Research Background information regarding the study on paralyzed mice

A designer cytokine makes formerly paralyzed mice walk again – this news was a scientific breakthrough that generated a lot of media interest worldwide. For the first time, it was shown that fully paraplegic mammals – a category that also includes us humans – can walk again after a treatment developed by RUB scientists. These findings might also pave the way for future therapy options in humans. However, RUB has also received numerous questions about this study, and some statements have obviously been misunderstood. Below, we provide more specific information.
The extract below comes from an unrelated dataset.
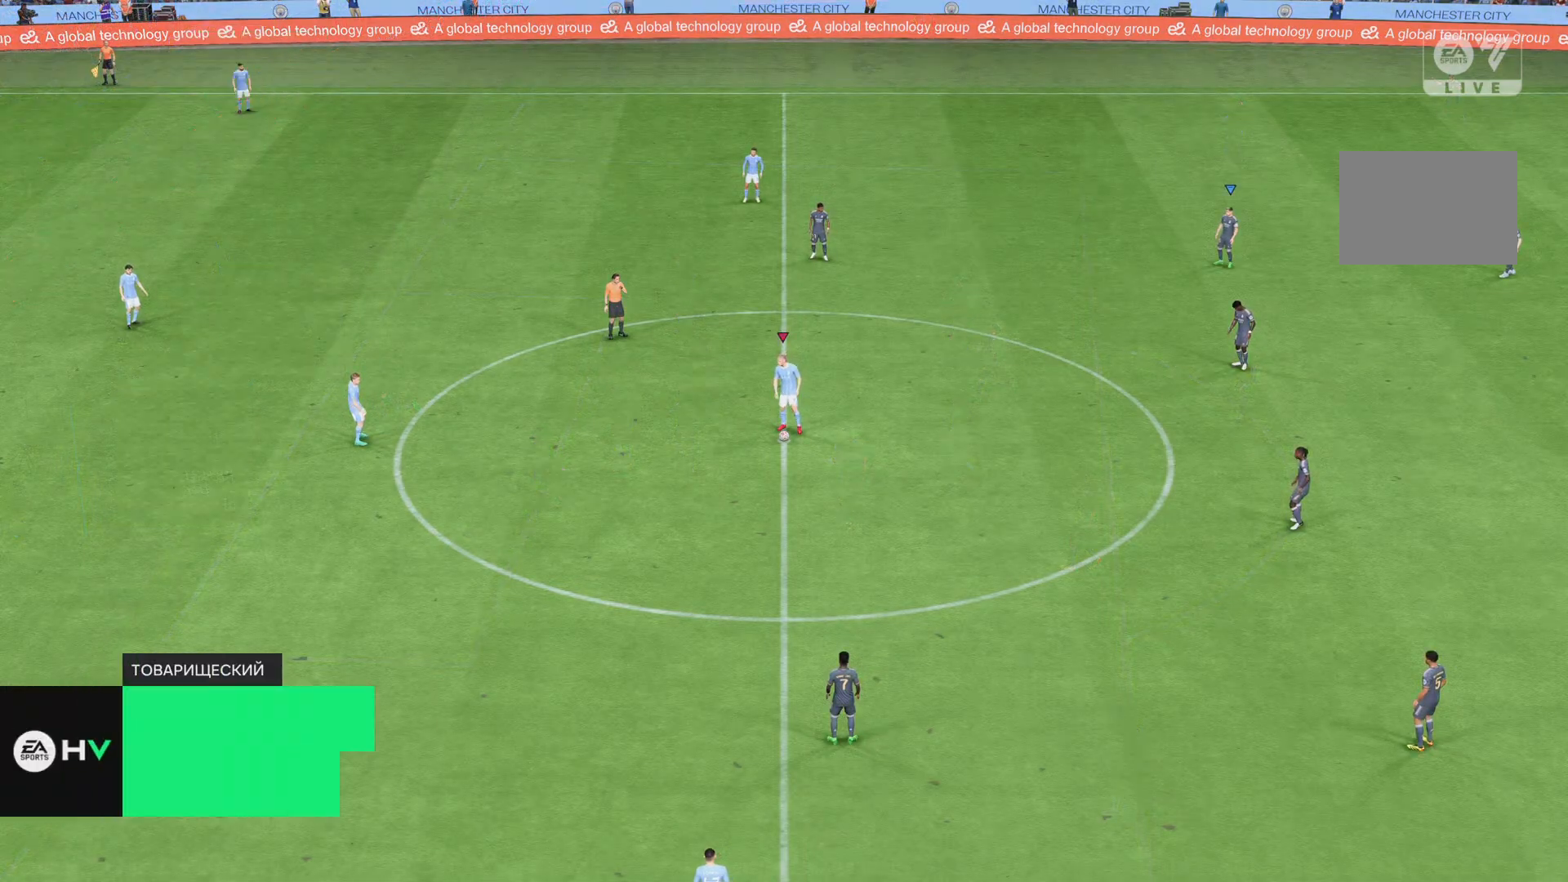
{"buttons": ["CROSS"], "left_stick": "center", "right_stick": "center", "events": [[134, "CROSS", "down"], [234, "CROSS", "up"], [334, "CROSS", "down"], [434, "CROSS", "up"], [501, "CROSS", "down"]]}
Questions about the methods

Misunderstandings occurred about the methods used in the study. Some readers wrongly assumed that the spinal column of the test animals had been destroyed. This is not correct: the spinal cord of the test animals was squeezed with tweezers 0.15 millimeters wide in a microsurgical procedure under general anesthesia. This leads to paralysis of the hind legs, while the front legs are not affected, enabling the mice to move freely and even climb in the cages. The spinal cord damage caused by this is comparable to the injuries that can occur after humans' accidents.

It is also not true that newborn mice have their skulls opened. In newborn mice, a few nanolitres of a vector were injected under general anesthesia through the intact skull, which is not yet ossified in mice of this age and can therefore be easily pierced with a glass microcapillary; the vector is taken up and integrated by the nerve cells at the injection site. The vector is made up of specific viruses that contain the genetic blueprint of the cytokine that the cells are supposed to produce. As the brain doesn't have any pain receptors, the injection is not painful for the animal. No other interventions are performed on the newborns.

Following the examinations, the test results must be examined and verified histologically to evaluate the potential success of the therapy. Therefore, it was essential to euthanize the animals later.

Can the results be transferred to humans?

In many instances, questions were also raised about the transferability of the study results to humans. The method used in the mice experiments certainly cannot be used in precisely the same way in humans but would have to be adapted. However, the studies are highly relevant for humans, as the hyper-interleukin-6 used in the trial – the designer cytokine that ultimately led to the healing of the damaged nerve connections – is also effective on human neurons.
The proposed experiments were thoroughly reviewed in advance by an independent, official animal commission, in which animal welfare activists are also represented, and approved by the responsible local state authority. An experimental project is accepted only if the medical relevance for potential therapy in humans is established.

In the approval procedure, the scientific indispensability of the experimental project is examined, and the stresses on the animals caused by the experiment are only accepted if they are ethically justifiable concerning the objective of the investigation.

Are there any alternatives to animal testing?

If at all possible, researchers try to avoid animal experiments. Various methods are available for this purpose. In this case, the relevant cell culture experiments were fully exhausted in the run-up to the animal experiments. The research team only carried out the animal experiments because these tests showed positive results. A test for functional regeneration in the spinal cord can ultimately only be carried out in the animal itself. The available in-vitro methods cannot be used for this experimental project because the critical test for confirming the therapeutic success is the regained mobility of the hind legs or the ability to walk. No in-vitro method can do this.